## Exercise
Reproduce everything in the Smokefree 2025 passage below, from "Younger people have" down to "haven’t stopped them.", word for word.

## Supplied passage
--- START ---
The Smokefree 2025 goal – to see fewer than 5% of New Zealanders smoke by the end of the year – is already a great success, but is it about to fail at the final hurdle?
New Zealand has made tremendous progress towards this goal, announced in 2010 as part of the Māori Affairs select committee inquiry into the tobacco industry and the effects of tobacco use on Māori.
Daily smoking rates have dropped almost 60% from 16.4% in 2011/12 to 6.9% in 2023/24. It means there are now 273,000 fewer smokers in New Zealand.
The improvement for Māori women in particular has been dramatic, falling from 40.6% in 2011/12 to 14.8% in 2023/2. It’s a stunning drop, but 14.8% who still smoke remains high. Māori women are by far the biggest group of New Zealanders still smoking.
Younger people have turned their backs on smoking: just 1% of 15-to 17-year-olds smoke, but the flip side is more than 15% now vape daily and 38% have tried vaping at least once. Based on overseas evidence it is likely most of these teens will soon be experiencing nicotine addiction, if not already.
So while they’ve quit smoking, sadly many of our young people haven’t been able to walk past the more than 1500 vape stores nationwide without going inside. And age restrictions – it’s been illegal to sell vapes to anyone under 18 since 2020 – haven’t stopped them.
But back to smoking. The goal is 5% across all population groups and we have that in our sights. But there’s still work to do.
According to Te Whatu Ora’s most recent report on the Smokefree NZ goal, released a few weeks ago, we need a further 82,000 Kiwis to quit smoking in the next 11 months if we are to hit 5%. That’s 244 a day until the end of the year.
Experts say it’s going to be close. Some health agencies say there’s no way we’ll get there. But about 80,000 people have quit in each of the past three years so perhaps there’s hope.
The problem is these last remaining smokers are digging their heels in.
They’re not helped by signals from the government. While the National-led coalition has written plans and will roll out more front-line ways of reducing smoking this year, it controversially repealed policies Labour put in place.
It included banning cigarette sales to anyone born after January 1, 2009, removing nicotine from cigarettes and drastically reducing the number of sales outlets. It would have seen generations of genuine smoke-free Kiwis. But the new government refused to go that far so all these well-intentioned measures were dumped.
It was one of the surprise policies announced after the coalition negotiations and continues to puzzle – and anger – many Kiwis including me. Why make smoking easier and more available? Tax revenue? Yes, of course. But the health outcomes are dreadful. It appears to me small-dairy owners and the tobacco industry somehow won this government over.
--- END ---
## Provided data
--- START ---
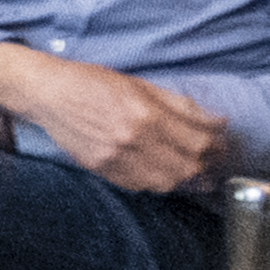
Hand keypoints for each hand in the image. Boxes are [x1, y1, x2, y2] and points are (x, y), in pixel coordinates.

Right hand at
--- END ---
## Solution to this problem
Younger people have turned their backs on smoking: just 1% of 15-to 17-year-olds smoke, but the flip side is more than 15% now vape daily and 38% have tried vaping at least once. Based on overseas evidence it is likely most of these teens will soon be experiencing nicotine addiction, if not already.
So while they’ve quit smoking, sadly many of our young people haven’t been able to walk past the more than 1500 vape stores nationwide without going inside. And age restrictions – it’s been illegal to sell vapes to anyone under 18 since 2020 – haven’t stopped them.